## Dataset extract
= = = = = = =
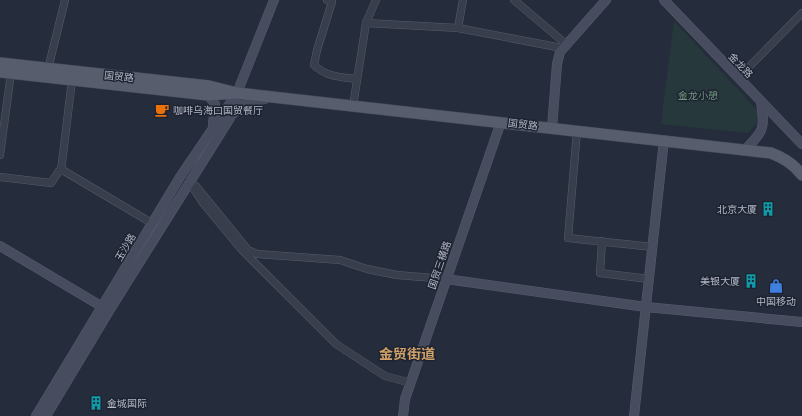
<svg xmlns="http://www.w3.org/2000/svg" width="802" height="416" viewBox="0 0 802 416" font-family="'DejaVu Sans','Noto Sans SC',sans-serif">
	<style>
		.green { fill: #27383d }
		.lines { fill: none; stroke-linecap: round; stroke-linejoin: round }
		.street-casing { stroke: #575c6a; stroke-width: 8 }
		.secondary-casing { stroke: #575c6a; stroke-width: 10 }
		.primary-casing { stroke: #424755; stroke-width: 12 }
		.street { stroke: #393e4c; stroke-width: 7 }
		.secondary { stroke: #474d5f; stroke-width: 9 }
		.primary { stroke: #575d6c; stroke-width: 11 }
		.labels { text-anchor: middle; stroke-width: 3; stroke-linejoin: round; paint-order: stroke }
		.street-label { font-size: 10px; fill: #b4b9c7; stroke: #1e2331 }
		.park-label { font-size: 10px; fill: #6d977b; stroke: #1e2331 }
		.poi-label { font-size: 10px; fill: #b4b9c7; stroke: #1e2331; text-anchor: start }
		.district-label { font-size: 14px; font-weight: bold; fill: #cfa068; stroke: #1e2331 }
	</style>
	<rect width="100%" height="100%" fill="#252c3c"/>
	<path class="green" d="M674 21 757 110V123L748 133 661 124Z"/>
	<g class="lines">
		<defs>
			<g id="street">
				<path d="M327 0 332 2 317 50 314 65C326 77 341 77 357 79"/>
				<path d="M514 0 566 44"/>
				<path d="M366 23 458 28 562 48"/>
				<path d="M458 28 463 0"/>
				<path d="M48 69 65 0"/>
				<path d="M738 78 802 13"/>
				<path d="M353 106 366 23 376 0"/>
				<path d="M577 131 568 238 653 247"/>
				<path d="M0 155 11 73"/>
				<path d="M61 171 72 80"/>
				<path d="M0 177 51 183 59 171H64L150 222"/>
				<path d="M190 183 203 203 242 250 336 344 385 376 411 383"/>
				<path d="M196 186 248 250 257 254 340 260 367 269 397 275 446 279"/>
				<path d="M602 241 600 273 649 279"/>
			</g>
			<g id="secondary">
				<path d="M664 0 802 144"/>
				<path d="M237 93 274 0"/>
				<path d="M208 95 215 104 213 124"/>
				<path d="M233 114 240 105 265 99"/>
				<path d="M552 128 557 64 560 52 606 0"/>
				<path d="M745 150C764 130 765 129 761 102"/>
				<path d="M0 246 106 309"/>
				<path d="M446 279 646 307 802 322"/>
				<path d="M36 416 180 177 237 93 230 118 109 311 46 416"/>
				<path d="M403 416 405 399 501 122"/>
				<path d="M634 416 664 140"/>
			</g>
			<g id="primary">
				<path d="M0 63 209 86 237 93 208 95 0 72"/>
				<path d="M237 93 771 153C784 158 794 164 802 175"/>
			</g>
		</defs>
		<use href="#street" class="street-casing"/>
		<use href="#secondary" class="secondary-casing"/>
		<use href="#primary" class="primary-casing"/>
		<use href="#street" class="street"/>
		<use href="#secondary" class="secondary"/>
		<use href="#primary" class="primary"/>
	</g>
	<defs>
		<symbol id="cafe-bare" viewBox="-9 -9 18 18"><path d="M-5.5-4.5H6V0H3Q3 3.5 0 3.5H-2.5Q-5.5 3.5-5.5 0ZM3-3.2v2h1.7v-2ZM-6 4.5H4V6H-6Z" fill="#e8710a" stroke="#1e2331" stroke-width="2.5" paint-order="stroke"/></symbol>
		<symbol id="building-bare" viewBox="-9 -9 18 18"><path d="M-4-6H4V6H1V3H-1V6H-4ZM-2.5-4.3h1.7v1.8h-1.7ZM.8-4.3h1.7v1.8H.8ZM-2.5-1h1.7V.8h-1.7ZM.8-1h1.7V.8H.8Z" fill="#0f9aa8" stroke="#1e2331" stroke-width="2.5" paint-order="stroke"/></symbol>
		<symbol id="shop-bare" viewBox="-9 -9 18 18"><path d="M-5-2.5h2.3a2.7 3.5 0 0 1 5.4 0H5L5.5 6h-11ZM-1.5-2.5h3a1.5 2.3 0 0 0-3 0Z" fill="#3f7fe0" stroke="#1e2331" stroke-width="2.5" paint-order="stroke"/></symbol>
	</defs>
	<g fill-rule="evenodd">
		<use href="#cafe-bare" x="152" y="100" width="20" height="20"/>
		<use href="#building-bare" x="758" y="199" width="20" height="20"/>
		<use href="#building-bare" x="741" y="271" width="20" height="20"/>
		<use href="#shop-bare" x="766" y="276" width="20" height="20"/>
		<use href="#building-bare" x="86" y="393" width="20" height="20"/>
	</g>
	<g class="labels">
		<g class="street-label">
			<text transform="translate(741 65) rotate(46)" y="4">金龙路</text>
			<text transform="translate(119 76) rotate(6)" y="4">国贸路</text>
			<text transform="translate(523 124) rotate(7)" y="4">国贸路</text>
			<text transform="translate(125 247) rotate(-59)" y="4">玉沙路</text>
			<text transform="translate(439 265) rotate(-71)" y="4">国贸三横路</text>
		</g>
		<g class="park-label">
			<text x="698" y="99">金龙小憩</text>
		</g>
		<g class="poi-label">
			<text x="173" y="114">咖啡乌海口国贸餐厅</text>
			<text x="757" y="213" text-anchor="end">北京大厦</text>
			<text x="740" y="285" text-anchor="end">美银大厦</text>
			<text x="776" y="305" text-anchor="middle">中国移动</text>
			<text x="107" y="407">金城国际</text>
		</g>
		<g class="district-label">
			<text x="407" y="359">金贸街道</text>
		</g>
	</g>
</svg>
= = = = = = =
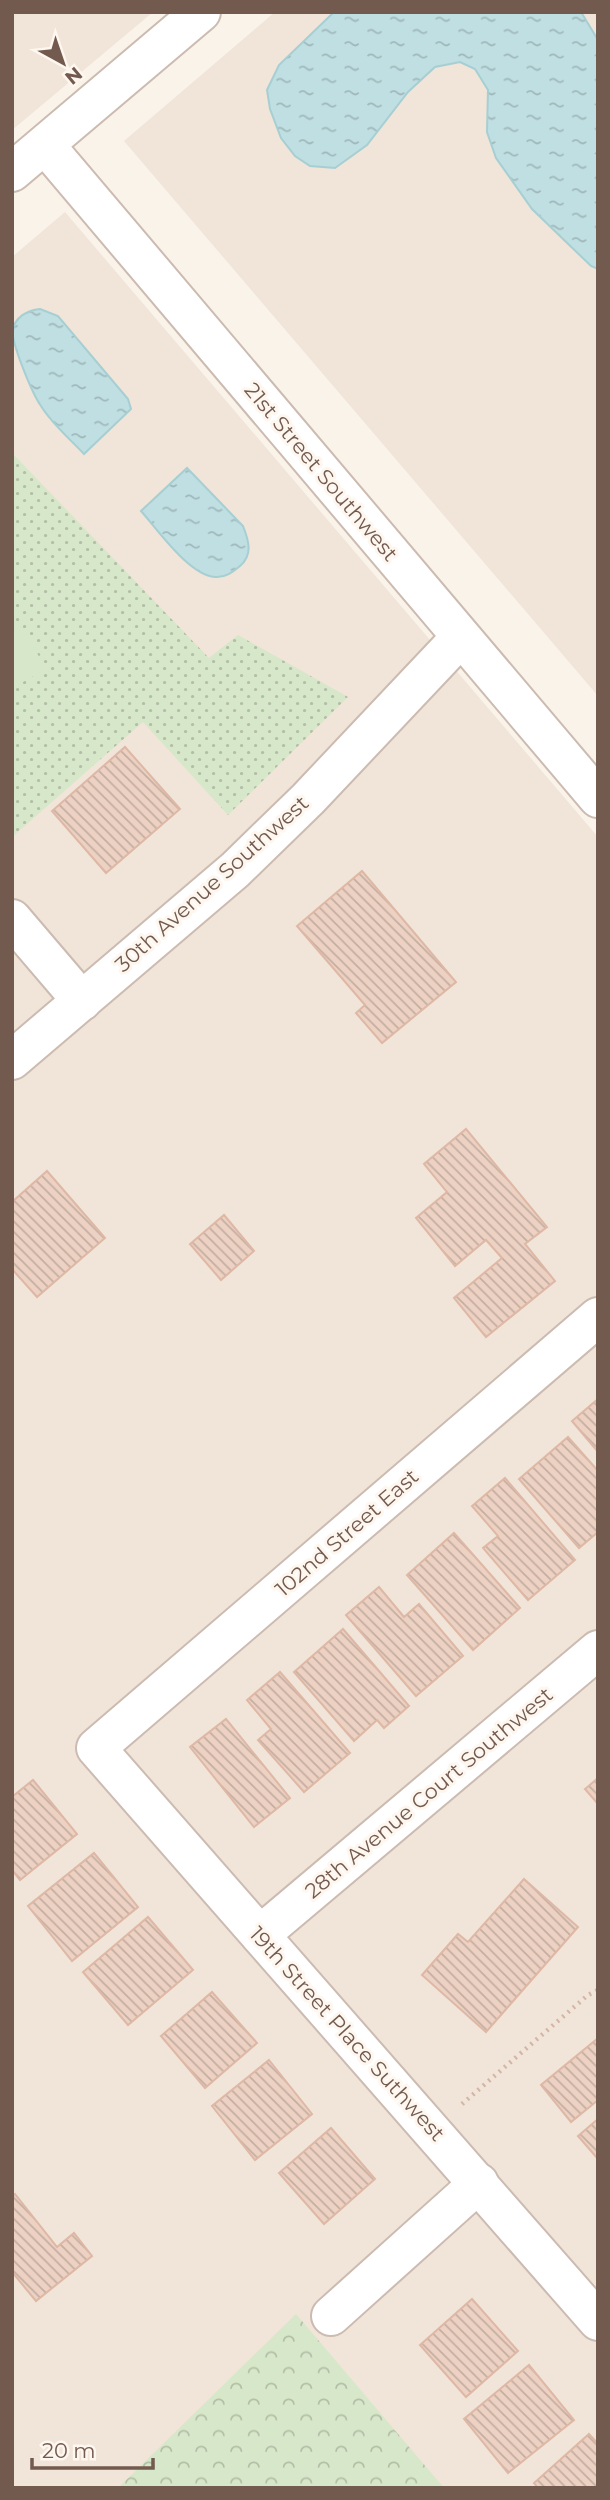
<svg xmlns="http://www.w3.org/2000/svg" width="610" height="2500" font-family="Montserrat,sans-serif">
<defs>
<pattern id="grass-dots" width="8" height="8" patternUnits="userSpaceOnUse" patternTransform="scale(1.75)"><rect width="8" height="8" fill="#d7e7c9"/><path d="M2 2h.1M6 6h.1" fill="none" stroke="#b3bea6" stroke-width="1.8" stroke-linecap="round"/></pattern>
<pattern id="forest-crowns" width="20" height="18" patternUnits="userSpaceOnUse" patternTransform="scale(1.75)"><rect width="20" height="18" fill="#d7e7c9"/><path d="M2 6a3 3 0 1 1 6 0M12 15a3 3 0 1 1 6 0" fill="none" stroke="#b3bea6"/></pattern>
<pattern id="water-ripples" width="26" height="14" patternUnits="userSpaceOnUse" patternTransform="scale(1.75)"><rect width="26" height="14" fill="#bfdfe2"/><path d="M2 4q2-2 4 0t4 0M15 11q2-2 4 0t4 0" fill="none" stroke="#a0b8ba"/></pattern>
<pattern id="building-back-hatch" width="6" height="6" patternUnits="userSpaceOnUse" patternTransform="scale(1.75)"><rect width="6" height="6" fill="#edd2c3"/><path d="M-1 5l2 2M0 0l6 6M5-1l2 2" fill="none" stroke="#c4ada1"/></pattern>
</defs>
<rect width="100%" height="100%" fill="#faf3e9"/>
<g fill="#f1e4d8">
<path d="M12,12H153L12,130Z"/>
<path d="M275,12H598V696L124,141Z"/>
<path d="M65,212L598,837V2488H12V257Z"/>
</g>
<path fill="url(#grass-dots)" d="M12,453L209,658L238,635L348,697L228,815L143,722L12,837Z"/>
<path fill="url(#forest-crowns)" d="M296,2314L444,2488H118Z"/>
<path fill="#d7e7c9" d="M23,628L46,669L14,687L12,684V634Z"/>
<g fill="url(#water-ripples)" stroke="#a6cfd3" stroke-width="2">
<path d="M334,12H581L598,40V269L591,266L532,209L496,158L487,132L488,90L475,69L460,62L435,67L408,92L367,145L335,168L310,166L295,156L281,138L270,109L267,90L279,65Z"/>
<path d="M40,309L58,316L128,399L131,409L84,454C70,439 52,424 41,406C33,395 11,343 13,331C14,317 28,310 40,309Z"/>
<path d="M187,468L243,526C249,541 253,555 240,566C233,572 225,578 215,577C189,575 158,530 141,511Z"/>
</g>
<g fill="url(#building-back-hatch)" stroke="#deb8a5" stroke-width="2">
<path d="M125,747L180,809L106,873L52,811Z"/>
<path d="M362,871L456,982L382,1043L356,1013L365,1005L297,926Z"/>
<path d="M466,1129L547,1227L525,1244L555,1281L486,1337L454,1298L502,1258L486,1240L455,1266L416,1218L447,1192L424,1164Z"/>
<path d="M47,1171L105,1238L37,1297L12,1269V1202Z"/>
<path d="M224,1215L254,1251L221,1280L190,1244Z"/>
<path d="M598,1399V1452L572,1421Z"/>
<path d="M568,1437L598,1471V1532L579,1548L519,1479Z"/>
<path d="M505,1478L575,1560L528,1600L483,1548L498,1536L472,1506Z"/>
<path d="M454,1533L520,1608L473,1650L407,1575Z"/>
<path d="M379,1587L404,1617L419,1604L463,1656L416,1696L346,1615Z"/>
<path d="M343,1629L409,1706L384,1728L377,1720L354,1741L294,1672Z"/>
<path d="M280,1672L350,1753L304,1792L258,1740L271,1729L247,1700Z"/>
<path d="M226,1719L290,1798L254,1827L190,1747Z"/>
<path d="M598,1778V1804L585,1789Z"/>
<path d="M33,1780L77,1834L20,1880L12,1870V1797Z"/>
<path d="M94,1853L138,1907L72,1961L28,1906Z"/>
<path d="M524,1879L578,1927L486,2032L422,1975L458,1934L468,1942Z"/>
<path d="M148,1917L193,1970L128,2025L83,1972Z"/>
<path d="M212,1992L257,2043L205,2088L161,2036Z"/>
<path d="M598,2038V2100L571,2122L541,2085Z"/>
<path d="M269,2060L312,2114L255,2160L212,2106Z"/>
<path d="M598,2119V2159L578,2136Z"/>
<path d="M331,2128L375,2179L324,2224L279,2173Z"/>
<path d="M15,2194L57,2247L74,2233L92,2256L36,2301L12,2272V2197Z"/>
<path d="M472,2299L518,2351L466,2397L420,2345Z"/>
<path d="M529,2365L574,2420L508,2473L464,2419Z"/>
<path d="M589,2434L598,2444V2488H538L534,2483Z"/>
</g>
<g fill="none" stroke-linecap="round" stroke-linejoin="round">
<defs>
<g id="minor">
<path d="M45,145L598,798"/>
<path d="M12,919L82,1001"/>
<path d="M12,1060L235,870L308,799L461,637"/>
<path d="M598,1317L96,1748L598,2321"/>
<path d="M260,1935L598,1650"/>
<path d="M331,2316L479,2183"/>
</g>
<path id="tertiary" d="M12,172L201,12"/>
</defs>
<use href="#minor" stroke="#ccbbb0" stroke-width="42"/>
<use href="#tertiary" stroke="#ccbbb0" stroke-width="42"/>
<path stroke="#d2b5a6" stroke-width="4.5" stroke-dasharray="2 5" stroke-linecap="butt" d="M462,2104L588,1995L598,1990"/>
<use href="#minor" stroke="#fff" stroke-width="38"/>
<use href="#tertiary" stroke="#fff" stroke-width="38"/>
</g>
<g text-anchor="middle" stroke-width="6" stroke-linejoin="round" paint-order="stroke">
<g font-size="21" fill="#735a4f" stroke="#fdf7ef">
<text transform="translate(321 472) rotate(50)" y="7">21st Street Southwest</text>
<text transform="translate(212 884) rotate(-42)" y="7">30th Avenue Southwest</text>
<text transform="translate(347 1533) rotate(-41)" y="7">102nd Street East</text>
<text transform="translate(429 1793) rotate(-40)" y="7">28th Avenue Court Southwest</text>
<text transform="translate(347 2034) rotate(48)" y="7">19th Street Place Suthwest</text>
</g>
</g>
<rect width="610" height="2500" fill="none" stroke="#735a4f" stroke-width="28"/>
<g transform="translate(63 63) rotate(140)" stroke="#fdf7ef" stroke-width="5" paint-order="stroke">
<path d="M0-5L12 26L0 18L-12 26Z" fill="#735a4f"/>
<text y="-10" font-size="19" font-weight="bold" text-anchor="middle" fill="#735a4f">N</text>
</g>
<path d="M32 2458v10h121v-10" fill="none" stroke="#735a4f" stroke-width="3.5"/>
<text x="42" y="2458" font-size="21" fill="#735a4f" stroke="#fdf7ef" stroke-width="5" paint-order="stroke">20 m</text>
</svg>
= = = = = = =
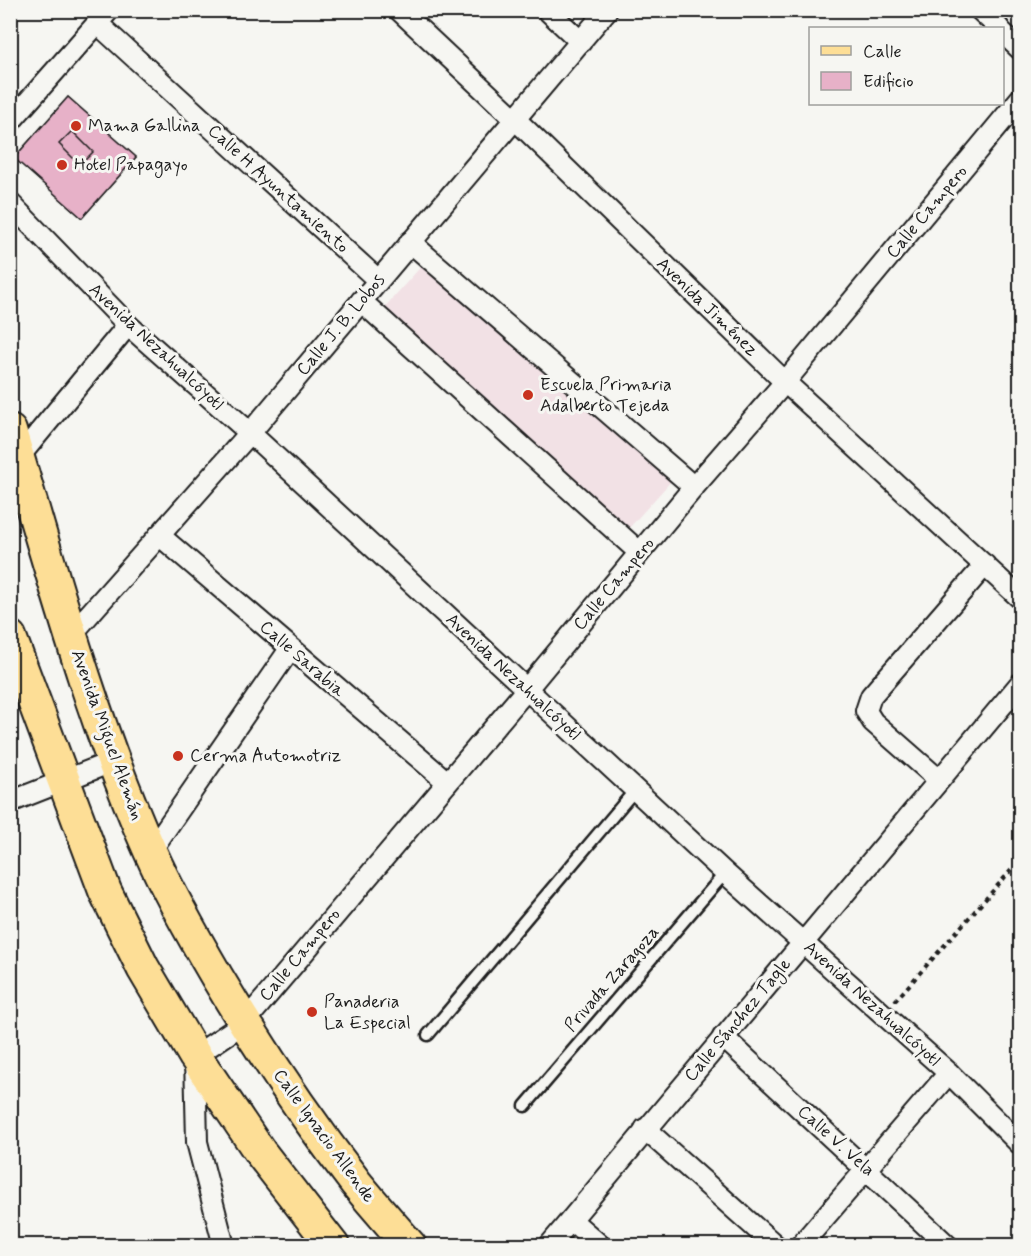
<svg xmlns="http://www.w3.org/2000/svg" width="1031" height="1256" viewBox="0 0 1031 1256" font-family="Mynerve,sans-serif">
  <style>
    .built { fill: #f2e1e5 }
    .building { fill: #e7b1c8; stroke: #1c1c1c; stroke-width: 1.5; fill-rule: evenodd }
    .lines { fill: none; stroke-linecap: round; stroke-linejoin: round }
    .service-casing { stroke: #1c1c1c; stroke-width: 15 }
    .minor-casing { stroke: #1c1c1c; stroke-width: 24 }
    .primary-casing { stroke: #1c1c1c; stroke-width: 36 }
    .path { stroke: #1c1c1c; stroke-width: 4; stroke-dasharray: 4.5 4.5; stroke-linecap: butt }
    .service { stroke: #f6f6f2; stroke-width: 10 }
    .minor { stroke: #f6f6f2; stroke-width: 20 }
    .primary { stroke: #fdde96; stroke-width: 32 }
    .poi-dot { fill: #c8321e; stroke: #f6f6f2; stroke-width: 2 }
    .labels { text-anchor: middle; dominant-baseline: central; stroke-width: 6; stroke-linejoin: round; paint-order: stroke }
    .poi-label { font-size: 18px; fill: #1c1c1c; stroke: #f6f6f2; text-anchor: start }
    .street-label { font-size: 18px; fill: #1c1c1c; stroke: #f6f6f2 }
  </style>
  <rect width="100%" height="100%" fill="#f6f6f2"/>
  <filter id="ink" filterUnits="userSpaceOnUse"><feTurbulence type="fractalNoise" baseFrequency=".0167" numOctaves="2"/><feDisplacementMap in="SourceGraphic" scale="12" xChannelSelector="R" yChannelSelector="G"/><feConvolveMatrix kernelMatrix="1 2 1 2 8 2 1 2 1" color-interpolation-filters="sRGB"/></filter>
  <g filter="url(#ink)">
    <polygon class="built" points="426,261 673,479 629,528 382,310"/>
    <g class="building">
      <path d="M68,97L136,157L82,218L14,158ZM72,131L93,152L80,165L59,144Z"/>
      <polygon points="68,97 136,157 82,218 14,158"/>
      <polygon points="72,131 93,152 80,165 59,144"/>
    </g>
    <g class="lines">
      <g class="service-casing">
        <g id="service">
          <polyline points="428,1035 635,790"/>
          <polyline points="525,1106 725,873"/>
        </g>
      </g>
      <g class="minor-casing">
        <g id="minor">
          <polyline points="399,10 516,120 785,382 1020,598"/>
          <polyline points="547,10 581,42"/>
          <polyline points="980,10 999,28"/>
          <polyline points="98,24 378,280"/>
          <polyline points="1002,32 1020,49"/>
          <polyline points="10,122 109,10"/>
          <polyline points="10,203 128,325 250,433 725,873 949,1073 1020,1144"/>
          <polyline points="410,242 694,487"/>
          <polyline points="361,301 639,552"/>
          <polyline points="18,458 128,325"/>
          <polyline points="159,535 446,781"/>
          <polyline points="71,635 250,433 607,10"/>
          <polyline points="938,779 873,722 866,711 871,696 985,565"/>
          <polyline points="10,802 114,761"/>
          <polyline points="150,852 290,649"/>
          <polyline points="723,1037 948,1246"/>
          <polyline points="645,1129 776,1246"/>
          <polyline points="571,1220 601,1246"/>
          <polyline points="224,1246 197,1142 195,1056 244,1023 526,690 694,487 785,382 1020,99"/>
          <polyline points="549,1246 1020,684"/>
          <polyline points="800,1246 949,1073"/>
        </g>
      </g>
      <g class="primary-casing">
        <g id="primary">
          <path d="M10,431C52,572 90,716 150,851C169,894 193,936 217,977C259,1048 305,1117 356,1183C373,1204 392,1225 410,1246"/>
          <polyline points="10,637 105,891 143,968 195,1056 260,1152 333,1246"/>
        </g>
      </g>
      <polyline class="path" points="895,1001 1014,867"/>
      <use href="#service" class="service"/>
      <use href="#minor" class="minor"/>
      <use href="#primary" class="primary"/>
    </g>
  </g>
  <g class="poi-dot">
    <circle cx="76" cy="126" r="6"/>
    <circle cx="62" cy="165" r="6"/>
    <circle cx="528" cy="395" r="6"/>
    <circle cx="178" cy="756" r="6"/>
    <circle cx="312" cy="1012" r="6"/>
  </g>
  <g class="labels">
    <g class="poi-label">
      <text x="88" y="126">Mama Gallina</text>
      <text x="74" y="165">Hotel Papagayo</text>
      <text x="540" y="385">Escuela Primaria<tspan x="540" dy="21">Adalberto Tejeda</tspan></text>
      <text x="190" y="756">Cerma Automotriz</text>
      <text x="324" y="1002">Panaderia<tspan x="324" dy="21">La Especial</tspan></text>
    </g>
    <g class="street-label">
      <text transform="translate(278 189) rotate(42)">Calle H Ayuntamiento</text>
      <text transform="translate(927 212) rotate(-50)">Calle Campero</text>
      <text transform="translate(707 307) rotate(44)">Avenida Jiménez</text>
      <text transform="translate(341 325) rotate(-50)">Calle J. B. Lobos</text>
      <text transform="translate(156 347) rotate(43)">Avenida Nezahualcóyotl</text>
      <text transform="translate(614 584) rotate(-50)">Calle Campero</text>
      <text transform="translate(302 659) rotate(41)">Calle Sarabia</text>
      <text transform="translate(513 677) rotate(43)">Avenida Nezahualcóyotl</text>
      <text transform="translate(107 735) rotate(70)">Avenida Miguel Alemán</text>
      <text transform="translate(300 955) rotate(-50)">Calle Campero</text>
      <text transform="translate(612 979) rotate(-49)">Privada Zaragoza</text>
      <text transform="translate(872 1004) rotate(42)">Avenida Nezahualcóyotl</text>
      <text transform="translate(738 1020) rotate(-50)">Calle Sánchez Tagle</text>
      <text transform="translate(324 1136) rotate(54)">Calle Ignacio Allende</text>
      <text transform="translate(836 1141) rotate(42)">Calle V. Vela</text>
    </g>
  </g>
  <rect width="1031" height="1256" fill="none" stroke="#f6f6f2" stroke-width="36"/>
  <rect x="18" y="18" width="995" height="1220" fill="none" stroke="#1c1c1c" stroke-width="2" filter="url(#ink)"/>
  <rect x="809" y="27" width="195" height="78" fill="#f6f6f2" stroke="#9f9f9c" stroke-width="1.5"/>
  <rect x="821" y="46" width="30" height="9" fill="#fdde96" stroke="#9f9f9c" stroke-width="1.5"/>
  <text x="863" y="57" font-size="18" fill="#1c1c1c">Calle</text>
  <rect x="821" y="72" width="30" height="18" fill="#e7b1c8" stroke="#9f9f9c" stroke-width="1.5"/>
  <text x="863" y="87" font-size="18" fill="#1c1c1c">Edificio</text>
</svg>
= = = = = = =
## What to work on
If a line in the records above holds the string "rule", copy it out.

## Written solution
	<g fill-rule="evenodd">
    .building { fill: #e7b1c8; stroke: #1c1c1c; stroke-width: 1.5; fill-rule: evenodd }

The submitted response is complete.